In October 1989, Cape Girardeau was sent for a three-month drydock maintenance period. Just a year later, she would be activated by the Military Sealift Command for service in Operation Desert Storm.

During Desert Storm, she was assigned to Rear Admiral Stephen Clarey's Amphibious Group 3, carrying supplies in support of the 5th Marine Expeditionary Brigade. She returned home to Suisun Bay on 19 November 1991.

In the following years, she sat in the Reserve Fleet undergoing occasional activation drills and maintenance availabilities.

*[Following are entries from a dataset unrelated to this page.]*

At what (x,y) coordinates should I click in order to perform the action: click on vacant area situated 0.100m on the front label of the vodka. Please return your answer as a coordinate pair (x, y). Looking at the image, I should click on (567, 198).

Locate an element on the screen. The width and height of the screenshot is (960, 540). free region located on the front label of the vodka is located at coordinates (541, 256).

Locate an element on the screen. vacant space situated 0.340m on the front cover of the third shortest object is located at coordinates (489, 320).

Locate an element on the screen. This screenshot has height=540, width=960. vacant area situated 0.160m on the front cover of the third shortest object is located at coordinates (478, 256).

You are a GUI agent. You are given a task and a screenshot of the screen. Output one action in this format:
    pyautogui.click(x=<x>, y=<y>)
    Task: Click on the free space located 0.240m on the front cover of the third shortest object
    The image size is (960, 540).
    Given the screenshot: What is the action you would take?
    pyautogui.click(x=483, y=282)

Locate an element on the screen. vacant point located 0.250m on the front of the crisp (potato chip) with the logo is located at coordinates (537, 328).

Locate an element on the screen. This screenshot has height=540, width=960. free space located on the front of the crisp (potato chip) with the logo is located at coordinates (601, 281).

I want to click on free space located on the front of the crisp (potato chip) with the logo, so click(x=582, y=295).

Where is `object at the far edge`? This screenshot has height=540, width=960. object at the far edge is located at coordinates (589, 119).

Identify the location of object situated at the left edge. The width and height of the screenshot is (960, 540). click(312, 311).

On January 12, 2001, Cape Girardeau was activated to participate in a west coast MCDS Exercise off the coast of Hawaii, where she became the second MCDS ship to participate in an underway replenishment (the first to do so with an aircraft carrier), by supplying the . Upon successful completion of MCDS OPS WESTEX, Cape Girardeau returned home to Alameda.

In 2002, she underwent an activation to test the reserve force readiness.

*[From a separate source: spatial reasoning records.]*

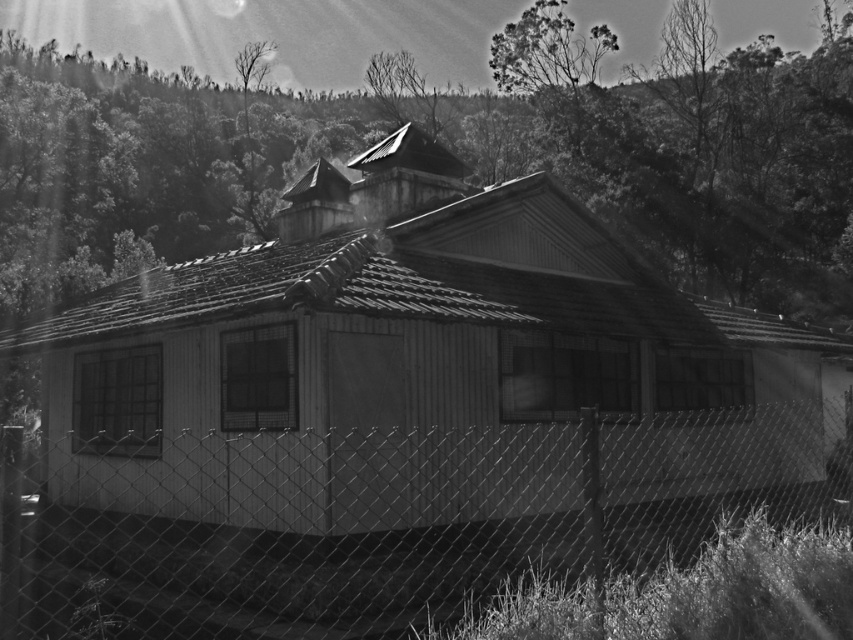
Is point (276, 525) farther from viewer compared to point (381, 604)?

Yes, it is behind point (381, 604).

Between wooden hut at center and wire mesh fence at lower center, which one has more height?

wooden hut at center

Measure the distance between point (397, 412) and camera.

Point (397, 412) is 11.67 meters from camera.

The image size is (853, 640). Find the location of `wooden hut at center`. wooden hut at center is located at coordinates (410, 364).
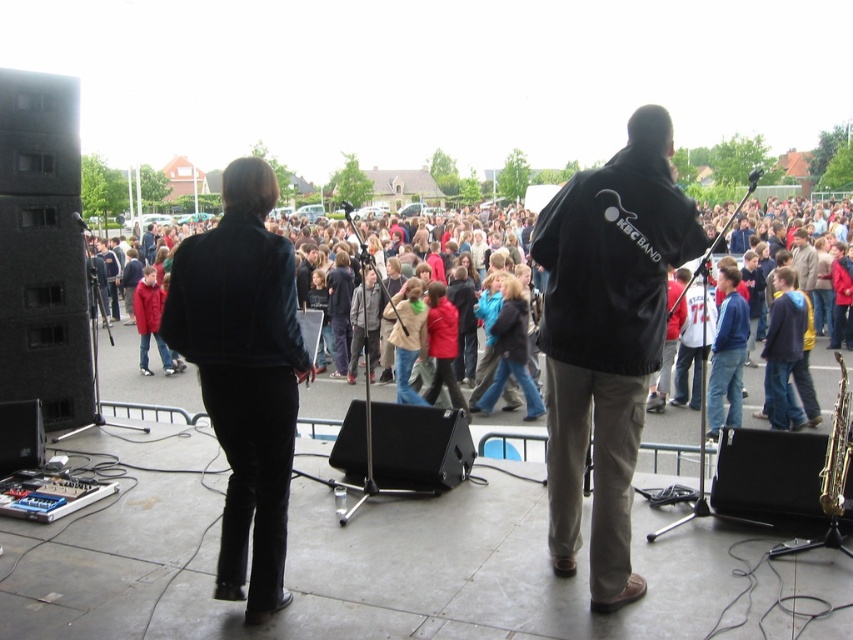
You are standing at the origin point of the coordinate system in the image. The black fabric jacket at center is located at coordinates 0.530, 0.712. If you want to move towards the jacket, in which direction should you move?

2004 saw the Cape Girardeau activated for RIMPAC, which saw replenishing US and allied ships to increase interoperability, and to test the ship's delivery systems.

In 2008, the ship underwent a final dry dock period at BAE in San Francisco, before being transferred to the Suisun Bay Reserve Fleet for Ready Reserve Force lay-up in July. On 23 October, she was stricken from the Naval Register. Cape Girardeau was downgraded to Emergency Sealift status in 2009 and was later downgraded to disposal status.

On July 23, 2023, the vessel departed under tow by the tug Julie F to Brownsville to be scrapped and arrived on September 11, 2023.